Dataset entries
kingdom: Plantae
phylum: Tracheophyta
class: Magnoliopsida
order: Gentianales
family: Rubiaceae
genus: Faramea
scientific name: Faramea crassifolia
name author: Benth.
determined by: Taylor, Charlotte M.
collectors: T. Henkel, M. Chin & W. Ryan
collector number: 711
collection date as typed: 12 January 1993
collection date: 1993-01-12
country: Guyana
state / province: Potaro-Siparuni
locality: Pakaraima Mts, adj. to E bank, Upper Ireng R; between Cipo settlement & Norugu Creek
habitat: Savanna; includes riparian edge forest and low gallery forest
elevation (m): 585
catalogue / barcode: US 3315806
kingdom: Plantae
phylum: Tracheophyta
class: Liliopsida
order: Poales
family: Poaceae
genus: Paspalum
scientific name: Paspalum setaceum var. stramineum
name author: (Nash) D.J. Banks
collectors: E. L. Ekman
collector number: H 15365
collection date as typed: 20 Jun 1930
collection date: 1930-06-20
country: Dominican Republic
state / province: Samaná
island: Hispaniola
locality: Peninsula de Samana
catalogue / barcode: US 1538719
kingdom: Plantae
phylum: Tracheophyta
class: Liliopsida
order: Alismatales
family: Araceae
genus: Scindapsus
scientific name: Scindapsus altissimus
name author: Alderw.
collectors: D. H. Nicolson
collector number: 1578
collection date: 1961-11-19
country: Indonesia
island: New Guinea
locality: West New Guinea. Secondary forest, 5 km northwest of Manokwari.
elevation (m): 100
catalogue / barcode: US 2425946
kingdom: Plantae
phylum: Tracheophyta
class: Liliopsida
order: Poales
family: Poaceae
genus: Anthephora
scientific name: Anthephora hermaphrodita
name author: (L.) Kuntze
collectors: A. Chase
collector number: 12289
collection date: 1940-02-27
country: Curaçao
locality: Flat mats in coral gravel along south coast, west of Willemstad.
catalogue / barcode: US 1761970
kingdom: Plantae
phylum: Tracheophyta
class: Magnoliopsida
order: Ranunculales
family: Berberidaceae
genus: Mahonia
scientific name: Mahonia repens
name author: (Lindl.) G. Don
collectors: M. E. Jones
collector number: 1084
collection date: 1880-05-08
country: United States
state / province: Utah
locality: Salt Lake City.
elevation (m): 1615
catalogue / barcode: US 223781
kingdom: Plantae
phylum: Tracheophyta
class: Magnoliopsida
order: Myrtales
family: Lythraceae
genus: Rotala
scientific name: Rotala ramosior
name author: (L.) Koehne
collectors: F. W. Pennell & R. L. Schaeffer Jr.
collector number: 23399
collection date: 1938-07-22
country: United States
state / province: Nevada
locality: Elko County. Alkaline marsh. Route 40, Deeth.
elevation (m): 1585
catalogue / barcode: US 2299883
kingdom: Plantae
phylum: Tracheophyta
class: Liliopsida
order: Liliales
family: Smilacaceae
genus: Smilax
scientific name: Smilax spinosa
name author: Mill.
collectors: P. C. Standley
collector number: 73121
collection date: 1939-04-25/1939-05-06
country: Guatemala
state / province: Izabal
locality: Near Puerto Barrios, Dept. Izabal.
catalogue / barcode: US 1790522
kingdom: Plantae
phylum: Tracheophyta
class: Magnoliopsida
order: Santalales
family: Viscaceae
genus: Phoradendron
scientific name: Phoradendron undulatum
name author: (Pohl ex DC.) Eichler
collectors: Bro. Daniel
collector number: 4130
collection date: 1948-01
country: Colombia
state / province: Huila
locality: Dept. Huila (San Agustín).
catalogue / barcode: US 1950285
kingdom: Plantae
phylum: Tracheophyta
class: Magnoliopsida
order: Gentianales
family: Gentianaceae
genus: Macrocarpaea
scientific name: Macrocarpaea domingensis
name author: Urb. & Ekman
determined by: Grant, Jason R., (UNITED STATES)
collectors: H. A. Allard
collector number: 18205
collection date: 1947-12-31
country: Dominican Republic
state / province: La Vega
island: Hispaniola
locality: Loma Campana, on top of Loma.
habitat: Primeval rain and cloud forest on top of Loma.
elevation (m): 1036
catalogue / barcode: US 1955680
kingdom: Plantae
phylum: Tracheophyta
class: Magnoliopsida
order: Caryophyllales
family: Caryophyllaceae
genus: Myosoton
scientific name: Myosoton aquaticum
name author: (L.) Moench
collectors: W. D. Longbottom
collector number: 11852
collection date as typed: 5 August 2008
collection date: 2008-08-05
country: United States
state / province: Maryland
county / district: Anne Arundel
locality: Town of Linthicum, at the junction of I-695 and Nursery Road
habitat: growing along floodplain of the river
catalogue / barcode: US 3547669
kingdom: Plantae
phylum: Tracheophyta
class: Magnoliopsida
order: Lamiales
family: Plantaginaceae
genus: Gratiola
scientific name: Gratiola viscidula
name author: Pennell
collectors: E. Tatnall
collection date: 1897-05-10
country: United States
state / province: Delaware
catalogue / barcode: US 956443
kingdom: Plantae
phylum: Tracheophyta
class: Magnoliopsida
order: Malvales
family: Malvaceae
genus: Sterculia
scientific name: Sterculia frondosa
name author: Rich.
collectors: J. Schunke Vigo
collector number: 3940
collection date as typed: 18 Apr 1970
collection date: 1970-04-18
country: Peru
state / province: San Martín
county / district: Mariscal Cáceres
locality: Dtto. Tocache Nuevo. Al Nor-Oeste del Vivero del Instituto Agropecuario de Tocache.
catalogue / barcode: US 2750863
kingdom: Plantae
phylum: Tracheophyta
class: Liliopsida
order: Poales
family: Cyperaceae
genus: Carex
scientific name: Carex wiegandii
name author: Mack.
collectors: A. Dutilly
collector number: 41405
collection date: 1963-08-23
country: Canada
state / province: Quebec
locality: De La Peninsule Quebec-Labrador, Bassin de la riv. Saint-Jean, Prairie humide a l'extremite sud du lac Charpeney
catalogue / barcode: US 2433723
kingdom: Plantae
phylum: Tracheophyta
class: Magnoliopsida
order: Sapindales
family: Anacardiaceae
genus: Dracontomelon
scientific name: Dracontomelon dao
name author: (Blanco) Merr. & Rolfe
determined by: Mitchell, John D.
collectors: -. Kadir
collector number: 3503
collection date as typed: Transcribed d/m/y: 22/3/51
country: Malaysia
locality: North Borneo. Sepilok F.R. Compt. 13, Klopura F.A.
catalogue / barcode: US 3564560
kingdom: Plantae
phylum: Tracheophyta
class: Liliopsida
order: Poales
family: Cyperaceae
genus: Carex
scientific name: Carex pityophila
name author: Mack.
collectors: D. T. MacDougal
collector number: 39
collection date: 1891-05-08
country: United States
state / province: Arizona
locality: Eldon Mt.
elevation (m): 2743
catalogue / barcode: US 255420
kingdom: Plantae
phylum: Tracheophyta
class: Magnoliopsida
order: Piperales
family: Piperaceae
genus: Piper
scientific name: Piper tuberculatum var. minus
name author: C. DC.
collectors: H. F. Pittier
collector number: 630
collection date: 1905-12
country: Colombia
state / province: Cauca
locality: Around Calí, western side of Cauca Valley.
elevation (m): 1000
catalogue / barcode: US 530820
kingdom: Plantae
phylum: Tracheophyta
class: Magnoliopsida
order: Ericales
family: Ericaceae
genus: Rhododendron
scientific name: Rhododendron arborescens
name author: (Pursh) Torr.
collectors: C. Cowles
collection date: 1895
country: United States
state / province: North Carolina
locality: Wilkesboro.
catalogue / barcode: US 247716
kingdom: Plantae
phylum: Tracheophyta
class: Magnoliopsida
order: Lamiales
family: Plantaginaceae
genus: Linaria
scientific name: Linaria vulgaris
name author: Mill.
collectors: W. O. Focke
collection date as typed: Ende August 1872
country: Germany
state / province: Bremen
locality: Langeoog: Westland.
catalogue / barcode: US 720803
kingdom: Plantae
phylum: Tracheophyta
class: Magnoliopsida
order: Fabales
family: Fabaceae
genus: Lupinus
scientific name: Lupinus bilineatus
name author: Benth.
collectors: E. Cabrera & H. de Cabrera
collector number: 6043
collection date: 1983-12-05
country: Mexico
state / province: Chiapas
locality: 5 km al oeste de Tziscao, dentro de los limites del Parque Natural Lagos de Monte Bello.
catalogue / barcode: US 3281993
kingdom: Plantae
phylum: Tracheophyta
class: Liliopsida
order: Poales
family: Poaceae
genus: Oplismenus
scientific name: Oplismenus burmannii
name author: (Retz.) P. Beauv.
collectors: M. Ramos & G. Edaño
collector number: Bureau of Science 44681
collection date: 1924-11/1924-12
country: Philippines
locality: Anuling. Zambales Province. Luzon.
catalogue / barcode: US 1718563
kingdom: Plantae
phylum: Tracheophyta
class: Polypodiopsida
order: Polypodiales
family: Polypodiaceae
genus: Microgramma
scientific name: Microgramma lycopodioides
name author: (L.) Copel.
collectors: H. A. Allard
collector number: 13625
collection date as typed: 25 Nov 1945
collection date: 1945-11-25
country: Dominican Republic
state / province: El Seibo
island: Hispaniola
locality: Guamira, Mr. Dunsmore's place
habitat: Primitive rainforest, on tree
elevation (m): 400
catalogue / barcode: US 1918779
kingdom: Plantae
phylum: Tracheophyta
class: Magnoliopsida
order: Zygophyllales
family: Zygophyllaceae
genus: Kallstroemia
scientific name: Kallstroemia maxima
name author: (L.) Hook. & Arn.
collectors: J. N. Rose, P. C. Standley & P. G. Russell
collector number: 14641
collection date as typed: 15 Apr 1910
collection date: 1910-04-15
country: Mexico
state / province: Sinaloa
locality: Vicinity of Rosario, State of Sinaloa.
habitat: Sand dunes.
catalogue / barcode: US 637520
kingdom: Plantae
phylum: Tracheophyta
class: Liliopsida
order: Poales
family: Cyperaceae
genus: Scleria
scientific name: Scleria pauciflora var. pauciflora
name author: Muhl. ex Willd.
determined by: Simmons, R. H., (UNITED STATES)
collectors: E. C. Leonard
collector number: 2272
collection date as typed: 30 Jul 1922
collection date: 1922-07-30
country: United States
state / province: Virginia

**Problem requirements:**
Return, unchanged, every line from the one containing "collection date: 2008-08-05" through the one containing "order: Piperales", including both of those lines.

**Correct output:**
collection date: 2008-08-05
country: United States
state / province: Maryland
county / district: Anne Arundel
locality: Town of Linthicum, at the junction of I-695 and Nursery Road
habitat: growing along floodplain of the river
catalogue / barcode: US 3547669
kingdom: Plantae
phylum: Tracheophyta
class: Magnoliopsida
order: Lamiales
family: Plantaginaceae
genus: Gratiola
scientific name: Gratiola viscidula
name author: Pennell
collectors: E. Tatnall
collection date: 1897-05-10
country: United States
state / province: Delaware
catalogue / barcode: US 956443
kingdom: Plantae
phylum: Tracheophyta
class: Magnoliopsida
order: Malvales
family: Malvaceae
genus: Sterculia
scientific name: Sterculia frondosa
name author: Rich.
collectors: J. Schunke Vigo
collector number: 3940
collection date as typed: 18 Apr 1970
collection date: 1970-04-18
country: Peru
state / province: San Martín
county / district: Mariscal Cáceres
locality: Dtto. Tocache Nuevo. Al Nor-Oeste del Vivero del Instituto Agropecuario de Tocache.
catalogue / barcode: US 2750863
kingdom: Plantae
phylum: Tracheophyta
class: Liliopsida
order: Poales
family: Cyperaceae
genus: Carex
scientific name: Carex wiegandii
name author: Mack.
collectors: A. Dutilly
collector number: 41405
collection date: 1963-08-23
country: Canada
state / province: Quebec
locality: De La Peninsule Quebec-Labrador, Bassin de la riv. Saint-Jean, Prairie humide a l'extremite sud du lac Charpeney
catalogue / barcode: US 2433723
kingdom: Plantae
phylum: Tracheophyta
class: Magnoliopsida
order: Sapindales
family: Anacardiaceae
genus: Dracontomelon
scientific name: Dracontomelon dao
name author: (Blanco) Merr. & Rolfe
determined by: Mitchell, John D.
collectors: -. Kadir
collector number: 3503
collection date as typed: Transcribed d/m/y: 22/3/51
country: Malaysia
locality: North Borneo. Sepilok F.R. Compt. 13, Klopura F.A.
catalogue / barcode: US 3564560
kingdom: Plantae
phylum: Tracheophyta
class: Liliopsida
order: Poales
family: Cyperaceae
genus: Carex
scientific name: Carex pityophila
name author: Mack.
collectors: D. T. MacDougal
collector number: 39
collection date: 1891-05-08
country: United States
state / province: Arizona
locality: Eldon Mt.
elevation (m): 2743
catalogue / barcode: US 255420
kingdom: Plantae
phylum: Tracheophyta
class: Magnoliopsida
order: Piperales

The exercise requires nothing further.